§ **Work to complete**: Each entry has to be printed again exactly.

§ **Entries provided**:
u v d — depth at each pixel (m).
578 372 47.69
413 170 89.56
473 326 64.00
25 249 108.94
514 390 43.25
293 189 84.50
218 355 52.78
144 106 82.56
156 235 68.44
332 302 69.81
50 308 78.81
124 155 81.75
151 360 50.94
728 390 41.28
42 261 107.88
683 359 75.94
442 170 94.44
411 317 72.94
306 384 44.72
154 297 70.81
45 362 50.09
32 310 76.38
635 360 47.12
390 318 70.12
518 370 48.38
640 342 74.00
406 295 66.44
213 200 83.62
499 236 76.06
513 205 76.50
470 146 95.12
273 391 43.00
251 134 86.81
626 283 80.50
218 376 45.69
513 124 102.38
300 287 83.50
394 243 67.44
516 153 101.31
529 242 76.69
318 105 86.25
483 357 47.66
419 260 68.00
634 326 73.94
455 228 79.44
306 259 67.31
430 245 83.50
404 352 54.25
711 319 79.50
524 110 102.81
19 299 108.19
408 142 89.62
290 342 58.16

§ **Solution for this problem**:
u v d — depth at each pixel (m).
578 372 47.69
413 170 89.56
473 326 64.00
25 249 108.94
514 390 43.25
293 189 84.50
218 355 52.78
144 106 82.56
156 235 68.44
332 302 69.81
50 308 78.81
124 155 81.75
151 360 50.94
728 390 41.28
42 261 107.88
683 359 75.94
442 170 94.44
411 317 72.94
306 384 44.72
154 297 70.81
45 362 50.09
32 310 76.38
635 360 47.12
390 318 70.12
518 370 48.38
640 342 74.00
406 295 66.44
213 200 83.62
499 236 76.06
513 205 76.50
470 146 95.12
273 391 43.00
251 134 86.81
626 283 80.50
218 376 45.69
513 124 102.38
300 287 83.50
394 243 67.44
516 153 101.31
529 242 76.69
318 105 86.25
483 357 47.66
419 260 68.00
634 326 73.94
455 228 79.44
306 259 67.31
430 245 83.50
404 352 54.25
711 319 79.50
524 110 102.81
19 299 108.19
408 142 89.62
290 342 58.16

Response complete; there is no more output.